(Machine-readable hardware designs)
- - - - - - -

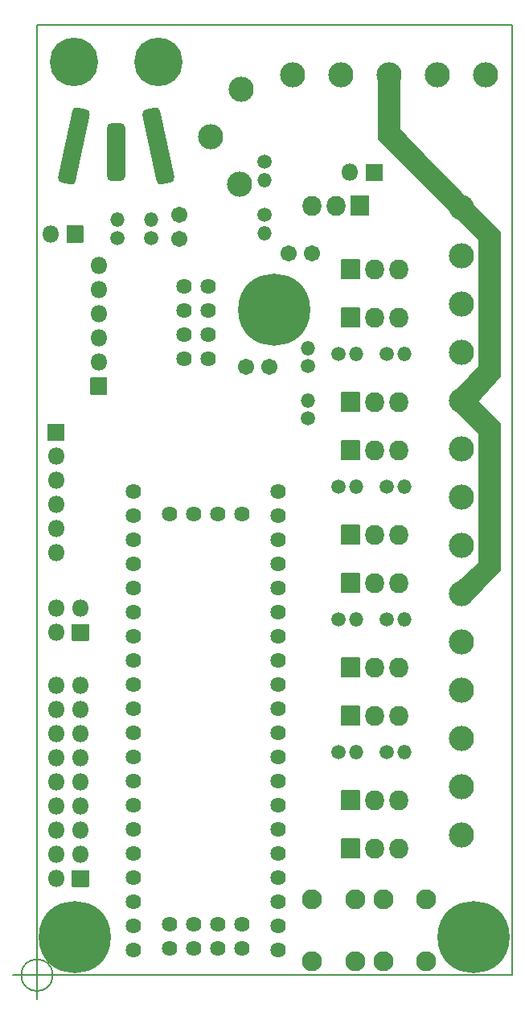
<source format=gbr>
%TF.GenerationSoftware,KiCad,Pcbnew,(5.99.0-1450-gc67d5d7f2)*%
%TF.CreationDate,2020-04-28T18:22:32-07:00*%
%TF.ProjectId,DMX_CTRL,444d585f-4354-4524-9c2e-6b696361645f,rev?*%
%TF.SameCoordinates,PX4c4b400PY8f0d180*%
%TF.FileFunction,Soldermask,Bot*%
%TF.FilePolarity,Negative*%
%FSLAX46Y46*%
G04 Gerber Fmt 4.6, Leading zero omitted, Abs format (unit mm)*
G04 Created by KiCad (PCBNEW (5.99.0-1450-gc67d5d7f2)) date 2020-04-28 18:22:32*
%MOMM*%
%LPD*%
G01*
G04 APERTURE LIST*
%ADD10C,0.150000*%
%TA.AperFunction,Profile*%
%ADD11C,0.150000*%
%TD*%
%ADD12C,1.626000*%
%ADD13O,2.007000X2.102000*%
%ADD14C,5.102000*%
%ADD15C,2.102000*%
%ADD16O,1.502000X1.502000*%
%ADD17C,1.502000*%
%ADD18C,7.602000*%
%ADD19C,2.642000*%
%ADD20C,1.702000*%
%ADD21O,1.802000X1.802000*%
G04 APERTURE END LIST*
D10*
G36*
X38200000Y89000000D02*
G01*
X41800000Y85200000D01*
X48800000Y78200000D01*
X48800000Y63000000D01*
X46400000Y60400000D01*
X48800000Y58000000D01*
X48800000Y42600000D01*
X45600000Y39400000D01*
X44200000Y41200000D01*
X46600000Y43400000D01*
X46600000Y57000000D01*
X44200000Y59400000D01*
X44000000Y61400000D01*
X46600000Y64000000D01*
X46600000Y77400000D01*
X36000000Y88000000D01*
X36000000Y94400000D01*
X38200000Y94400000D01*
X38200000Y89000000D01*
G37*
X38200000Y89000000D02*
X41800000Y85200000D01*
X48800000Y78200000D01*
X48800000Y63000000D01*
X46400000Y60400000D01*
X48800000Y58000000D01*
X48800000Y42600000D01*
X45600000Y39400000D01*
X44200000Y41200000D01*
X46600000Y43400000D01*
X46600000Y57000000D01*
X44200000Y59400000D01*
X44000000Y61400000D01*
X46600000Y64000000D01*
X46600000Y77400000D01*
X36000000Y88000000D01*
X36000000Y94400000D01*
X38200000Y94400000D01*
X38200000Y89000000D01*
D11*
X1666666Y0D02*
G75*
G03*
X1666666Y0I-1666666J0D01*
G01*
X-2500000Y0D02*
X2500000Y0D01*
X0Y2500000D02*
X0Y-2500000D01*
X0Y100000000D02*
X0Y0D01*
X50000000Y100000000D02*
X0Y100000000D01*
X50000000Y0D02*
X50000000Y100000000D01*
X0Y0D02*
X50000000Y0D01*
D10*
G36*
X38200000Y89000000D02*
G01*
X41800000Y85200000D01*
X48800000Y78200000D01*
X48800000Y63000000D01*
X46400000Y60400000D01*
X48800000Y58000000D01*
X48800000Y42600000D01*
X45600000Y39400000D01*
X44200000Y41200000D01*
X46600000Y43400000D01*
X46600000Y57000000D01*
X44200000Y59400000D01*
X44000000Y61400000D01*
X46600000Y64000000D01*
X46600000Y77400000D01*
X36000000Y88000000D01*
X36000000Y94400000D01*
X38200000Y94400000D01*
X38200000Y89000000D01*
G37*
X38200000Y89000000D02*
X41800000Y85200000D01*
X48800000Y78200000D01*
X48800000Y63000000D01*
X46400000Y60400000D01*
X48800000Y58000000D01*
X48800000Y42600000D01*
X45600000Y39400000D01*
X44200000Y41200000D01*
X46600000Y43400000D01*
X46600000Y57000000D01*
X44200000Y59400000D01*
X44000000Y61400000D01*
X46600000Y64000000D01*
X46600000Y77400000D01*
X36000000Y88000000D01*
X36000000Y94400000D01*
X38200000Y94400000D01*
X38200000Y89000000D01*
D11*
X1666666Y0D02*
G75*
G03*
X1666666Y0I-1666666J0D01*
G01*
X-2500000Y0D02*
X2500000Y0D01*
X0Y2500000D02*
X0Y-2500000D01*
X0Y100000000D02*
X0Y0D01*
X50000000Y100000000D02*
X0Y100000000D01*
X50000000Y0D02*
X50000000Y100000000D01*
X0Y0D02*
X50000000Y0D01*
D12*
X10170000Y2680000D03*
X10170000Y15380000D03*
X10170000Y33160000D03*
X10170000Y43320000D03*
X10170000Y5220000D03*
X10170000Y28080000D03*
X10170000Y10300000D03*
X10170000Y12840000D03*
X10170000Y7760000D03*
X10170000Y30620000D03*
X10170000Y25540000D03*
X10170000Y38240000D03*
X10170000Y17920000D03*
X10170000Y45860000D03*
X10170000Y40780000D03*
X10170000Y35700000D03*
X10170000Y48400000D03*
X10170000Y23000000D03*
X10170000Y50940000D03*
X10170000Y20460000D03*
X25410000Y2680000D03*
X25410000Y5220000D03*
X25410000Y7760000D03*
X25410000Y10300000D03*
X25410000Y12840000D03*
X25410000Y20460000D03*
X25410000Y15380000D03*
X25410000Y17920000D03*
X25410000Y23000000D03*
X25410000Y25540000D03*
X25410000Y28080000D03*
X25410000Y33160000D03*
X25410000Y30620000D03*
X25410000Y35700000D03*
X25410000Y38240000D03*
X25410000Y45860000D03*
X25410000Y40780000D03*
X25410000Y43320000D03*
X25410000Y48400000D03*
X25410000Y50940000D03*
D13*
X28920000Y81000000D03*
X31460000Y81000000D03*
G36*
G01*
X35003500Y82000000D02*
X35003500Y80000000D01*
G75*
G02*
X34952500Y79949000I-51000J0D01*
G01*
X33047500Y79949000D01*
G75*
G02*
X32996500Y80000000I0J51000D01*
G01*
X32996500Y82000000D01*
G75*
G02*
X33047500Y82051000I51000J0D01*
G01*
X34952500Y82051000D01*
G75*
G02*
X35003500Y82000000I0J-51000D01*
G01*
G37*
X38100000Y13335000D03*
X35560000Y13335000D03*
G36*
G01*
X32016500Y12335000D02*
X32016500Y14335000D01*
G75*
G02*
X32067500Y14386000I51000J0D01*
G01*
X33972500Y14386000D01*
G75*
G02*
X34023500Y14335000I0J-51000D01*
G01*
X34023500Y12335000D01*
G75*
G02*
X33972500Y12284000I-51000J0D01*
G01*
X32067500Y12284000D01*
G75*
G02*
X32016500Y12335000I0J51000D01*
G01*
G37*
X38100000Y18415000D03*
X35560000Y18415000D03*
G36*
G01*
X32016500Y17415000D02*
X32016500Y19415000D01*
G75*
G02*
X32067500Y19466000I51000J0D01*
G01*
X33972500Y19466000D01*
G75*
G02*
X34023500Y19415000I0J-51000D01*
G01*
X34023500Y17415000D01*
G75*
G02*
X33972500Y17364000I-51000J0D01*
G01*
X32067500Y17364000D01*
G75*
G02*
X32016500Y17415000I0J51000D01*
G01*
G37*
X38100000Y27305000D03*
X35560000Y27305000D03*
G36*
G01*
X32016500Y26305000D02*
X32016500Y28305000D01*
G75*
G02*
X32067500Y28356000I51000J0D01*
G01*
X33972500Y28356000D01*
G75*
G02*
X34023500Y28305000I0J-51000D01*
G01*
X34023500Y26305000D01*
G75*
G02*
X33972500Y26254000I-51000J0D01*
G01*
X32067500Y26254000D01*
G75*
G02*
X32016500Y26305000I0J51000D01*
G01*
G37*
X38100000Y32385000D03*
X35560000Y32385000D03*
G36*
G01*
X32016500Y31385000D02*
X32016500Y33385000D01*
G75*
G02*
X32067500Y33436000I51000J0D01*
G01*
X33972500Y33436000D01*
G75*
G02*
X34023500Y33385000I0J-51000D01*
G01*
X34023500Y31385000D01*
G75*
G02*
X33972500Y31334000I-51000J0D01*
G01*
X32067500Y31334000D01*
G75*
G02*
X32016500Y31385000I0J51000D01*
G01*
G37*
X38100000Y41275000D03*
X35560000Y41275000D03*
G36*
G01*
X32016500Y40275000D02*
X32016500Y42275000D01*
G75*
G02*
X32067500Y42326000I51000J0D01*
G01*
X33972500Y42326000D01*
G75*
G02*
X34023500Y42275000I0J-51000D01*
G01*
X34023500Y40275000D01*
G75*
G02*
X33972500Y40224000I-51000J0D01*
G01*
X32067500Y40224000D01*
G75*
G02*
X32016500Y40275000I0J51000D01*
G01*
G37*
X38100000Y46355000D03*
X35560000Y46355000D03*
G36*
G01*
X32016500Y45355000D02*
X32016500Y47355000D01*
G75*
G02*
X32067500Y47406000I51000J0D01*
G01*
X33972500Y47406000D01*
G75*
G02*
X34023500Y47355000I0J-51000D01*
G01*
X34023500Y45355000D01*
G75*
G02*
X33972500Y45304000I-51000J0D01*
G01*
X32067500Y45304000D01*
G75*
G02*
X32016500Y45355000I0J51000D01*
G01*
G37*
X38100000Y60325000D03*
X35560000Y60325000D03*
G36*
G01*
X32016500Y59325000D02*
X32016500Y61325000D01*
G75*
G02*
X32067500Y61376000I51000J0D01*
G01*
X33972500Y61376000D01*
G75*
G02*
X34023500Y61325000I0J-51000D01*
G01*
X34023500Y59325000D01*
G75*
G02*
X33972500Y59274000I-51000J0D01*
G01*
X32067500Y59274000D01*
G75*
G02*
X32016500Y59325000I0J51000D01*
G01*
G37*
X38100000Y55245000D03*
X35560000Y55245000D03*
G36*
G01*
X32016500Y54245000D02*
X32016500Y56245000D01*
G75*
G02*
X32067500Y56296000I51000J0D01*
G01*
X33972500Y56296000D01*
G75*
G02*
X34023500Y56245000I0J-51000D01*
G01*
X34023500Y54245000D01*
G75*
G02*
X33972500Y54194000I-51000J0D01*
G01*
X32067500Y54194000D01*
G75*
G02*
X32016500Y54245000I0J51000D01*
G01*
G37*
X38100000Y69215000D03*
X35560000Y69215000D03*
G36*
G01*
X32016500Y68215000D02*
X32016500Y70215000D01*
G75*
G02*
X32067500Y70266000I51000J0D01*
G01*
X33972500Y70266000D01*
G75*
G02*
X34023500Y70215000I0J-51000D01*
G01*
X34023500Y68215000D01*
G75*
G02*
X33972500Y68164000I-51000J0D01*
G01*
X32067500Y68164000D01*
G75*
G02*
X32016500Y68215000I0J51000D01*
G01*
G37*
X38100000Y74295000D03*
X35560000Y74295000D03*
G36*
G01*
X32016500Y73295000D02*
X32016500Y75295000D01*
G75*
G02*
X32067500Y75346000I51000J0D01*
G01*
X33972500Y75346000D01*
G75*
G02*
X34023500Y75295000I0J-51000D01*
G01*
X34023500Y73295000D01*
G75*
G02*
X33972500Y73244000I-51000J0D01*
G01*
X32067500Y73244000D01*
G75*
G02*
X32016500Y73295000I0J51000D01*
G01*
G37*
D12*
X21620000Y2780000D03*
X19080000Y2780000D03*
X16540000Y2780000D03*
X14000000Y2780000D03*
X14000000Y5320000D03*
X16540000Y5320000D03*
X19080000Y5320000D03*
X21620000Y5320000D03*
X21620000Y48500000D03*
X19080000Y48500000D03*
X16540000Y48500000D03*
X14000000Y48500000D03*
D14*
X12780000Y96160000D03*
X3890000Y96160000D03*
G36*
G01*
X3512859Y83208662D02*
X2582641Y83406386D01*
G75*
G02*
X2216394Y83970357I98862J465109D01*
G01*
X3703170Y90965091D01*
G75*
G02*
X4267141Y91331338I465109J-98862D01*
G01*
X5197359Y91133614D01*
G75*
G02*
X5563606Y90569643I-98862J-465109D01*
G01*
X4076830Y83574909D01*
G75*
G02*
X3512859Y83208662I-465109J98862D01*
G01*
G37*
G36*
G01*
X8810500Y83584000D02*
X7859500Y83584000D01*
G75*
G02*
X7384000Y84059500I0J475500D01*
G01*
X7384000Y89210500D01*
G75*
G02*
X7859500Y89686000I475500J0D01*
G01*
X8810500Y89686000D01*
G75*
G02*
X9286000Y89210500I0J-475500D01*
G01*
X9286000Y84059500D01*
G75*
G02*
X8810500Y83584000I-475500J0D01*
G01*
G37*
G36*
G01*
X14087359Y83406386D02*
X13157141Y83208662D01*
G75*
G02*
X12593170Y83574909I-98862J465109D01*
G01*
X11106394Y90569643D01*
G75*
G02*
X11472641Y91133614I465109J98862D01*
G01*
X12402859Y91331338D01*
G75*
G02*
X12966830Y90965091I98862J-465109D01*
G01*
X14453606Y83970357D01*
G75*
G02*
X14087359Y83406386I-465109J-98862D01*
G01*
G37*
D15*
X41000000Y1500000D03*
X36500000Y1500000D03*
X41000000Y8000000D03*
X36500000Y8000000D03*
D16*
X12000000Y79500000D03*
D17*
X12000000Y77600000D03*
D16*
X8500000Y79500000D03*
D17*
X8500000Y77600000D03*
D18*
X46000000Y4000000D03*
D12*
X18040000Y72500000D03*
X18040000Y69960000D03*
X18040000Y67420000D03*
X18040000Y64880000D03*
X15500000Y64880000D03*
X15500000Y67420000D03*
X15500000Y69960000D03*
X15500000Y72500000D03*
D17*
X24000000Y85600000D03*
D16*
X24000000Y83700000D03*
D19*
X21500000Y93218000D03*
X21300000Y83218000D03*
X18300000Y88218000D03*
D20*
X15000000Y77500000D03*
X15000000Y80000000D03*
X26500000Y76000000D03*
X29000000Y76000000D03*
X24500000Y64000000D03*
X22000000Y64000000D03*
D18*
X4000000Y4000000D03*
X25000000Y70000000D03*
G36*
G01*
X5473000Y36918000D02*
X5473000Y35218000D01*
G75*
G02*
X5422000Y35167000I-51000J0D01*
G01*
X3722000Y35167000D01*
G75*
G02*
X3671000Y35218000I0J51000D01*
G01*
X3671000Y36918000D01*
G75*
G02*
X3722000Y36969000I51000J0D01*
G01*
X5422000Y36969000D01*
G75*
G02*
X5473000Y36918000I0J-51000D01*
G01*
G37*
D21*
X2032000Y36068000D03*
X4572000Y38608000D03*
X2032000Y38608000D03*
G36*
G01*
X5473000Y11010000D02*
X5473000Y9310000D01*
G75*
G02*
X5422000Y9259000I-51000J0D01*
G01*
X3722000Y9259000D01*
G75*
G02*
X3671000Y9310000I0J51000D01*
G01*
X3671000Y11010000D01*
G75*
G02*
X3722000Y11061000I51000J0D01*
G01*
X5422000Y11061000D01*
G75*
G02*
X5473000Y11010000I0J-51000D01*
G01*
G37*
X2032000Y10160000D03*
X4572000Y12700000D03*
X2032000Y12700000D03*
X4572000Y15240000D03*
X2032000Y15240000D03*
X4572000Y17780000D03*
X2032000Y17780000D03*
X4572000Y20320000D03*
X2032000Y20320000D03*
X4572000Y22860000D03*
X2032000Y22860000D03*
X4572000Y25400000D03*
X2032000Y25400000D03*
X4572000Y27940000D03*
X2032000Y27940000D03*
X4572000Y30480000D03*
X2032000Y30480000D03*
X32960000Y84500000D03*
G36*
G01*
X34650000Y85401000D02*
X36350000Y85401000D01*
G75*
G02*
X36401000Y85350000I0J-51000D01*
G01*
X36401000Y83650000D01*
G75*
G02*
X36350000Y83599000I-51000J0D01*
G01*
X34650000Y83599000D01*
G75*
G02*
X34599000Y83650000I0J51000D01*
G01*
X34599000Y85350000D01*
G75*
G02*
X34650000Y85401000I51000J0D01*
G01*
G37*
G36*
G01*
X1099000Y56300000D02*
X1099000Y58000000D01*
G75*
G02*
X1150000Y58051000I51000J0D01*
G01*
X2850000Y58051000D01*
G75*
G02*
X2901000Y58000000I0J-51000D01*
G01*
X2901000Y56300000D01*
G75*
G02*
X2850000Y56249000I-51000J0D01*
G01*
X1150000Y56249000D01*
G75*
G02*
X1099000Y56300000I0J51000D01*
G01*
G37*
X2000000Y54610000D03*
X2000000Y52070000D03*
X2000000Y49530000D03*
X2000000Y46990000D03*
X2000000Y44450000D03*
G36*
G01*
X3150000Y78901000D02*
X4850000Y78901000D01*
G75*
G02*
X4901000Y78850000I0J-51000D01*
G01*
X4901000Y77150000D01*
G75*
G02*
X4850000Y77099000I-51000J0D01*
G01*
X3150000Y77099000D01*
G75*
G02*
X3099000Y77150000I0J51000D01*
G01*
X3099000Y78850000D01*
G75*
G02*
X3150000Y78901000I51000J0D01*
G01*
G37*
X1460000Y78000000D03*
X6500000Y74700000D03*
X6500000Y72160000D03*
X6500000Y69620000D03*
X6500000Y67080000D03*
X6500000Y64540000D03*
G36*
G01*
X7401000Y62850000D02*
X7401000Y61150000D01*
G75*
G02*
X7350000Y61099000I-51000J0D01*
G01*
X5650000Y61099000D01*
G75*
G02*
X5599000Y61150000I0J51000D01*
G01*
X5599000Y62850000D01*
G75*
G02*
X5650000Y62901000I51000J0D01*
G01*
X7350000Y62901000D01*
G75*
G02*
X7401000Y62850000I0J-51000D01*
G01*
G37*
D17*
X31750000Y65405000D03*
D16*
X33650000Y65405000D03*
X38730000Y51435000D03*
D17*
X36830000Y51435000D03*
X31750000Y51435000D03*
D16*
X33650000Y51435000D03*
X38730000Y37465000D03*
D17*
X36830000Y37465000D03*
X31750000Y37465000D03*
D16*
X33650000Y37465000D03*
X38730000Y23495000D03*
D17*
X36830000Y23495000D03*
D16*
X33650000Y23495000D03*
D17*
X31750000Y23495000D03*
X28500000Y64100000D03*
D16*
X28500000Y66000000D03*
D17*
X28500000Y58600000D03*
D16*
X28500000Y60500000D03*
X38730000Y65405000D03*
D17*
X36830000Y65405000D03*
D16*
X24000000Y78100000D03*
D17*
X24000000Y80000000D03*
D15*
X33500000Y1500000D03*
X29000000Y1500000D03*
X33500000Y8000000D03*
X29000000Y8000000D03*
D19*
X44704000Y14732000D03*
X44704000Y19812000D03*
X44704000Y24892000D03*
X44704000Y29972000D03*
X44704000Y35052000D03*
X44704000Y40132000D03*
X44704000Y45212000D03*
X44704000Y50292000D03*
X44704000Y55372000D03*
X44704000Y60452000D03*
X44704000Y65532000D03*
X44704000Y70612000D03*
X44704000Y75692000D03*
X44704000Y80772000D03*
X26924000Y94742000D03*
X32004000Y94742000D03*
X37084000Y94742000D03*
X42164000Y94742000D03*
X47244000Y94742000D03*
M02*

</source>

- - - - - - -

Write out exactly, and only, each line from the one with "X44704000Y50292000D03*" down to the last line of the records above.

**RESULT**
X44704000Y50292000D03*
X44704000Y55372000D03*
X44704000Y60452000D03*
X44704000Y65532000D03*
X44704000Y70612000D03*
X44704000Y75692000D03*
X44704000Y80772000D03*
X26924000Y94742000D03*
X32004000Y94742000D03*
X37084000Y94742000D03*
X42164000Y94742000D03*
X47244000Y94742000D03*
M02*

</source>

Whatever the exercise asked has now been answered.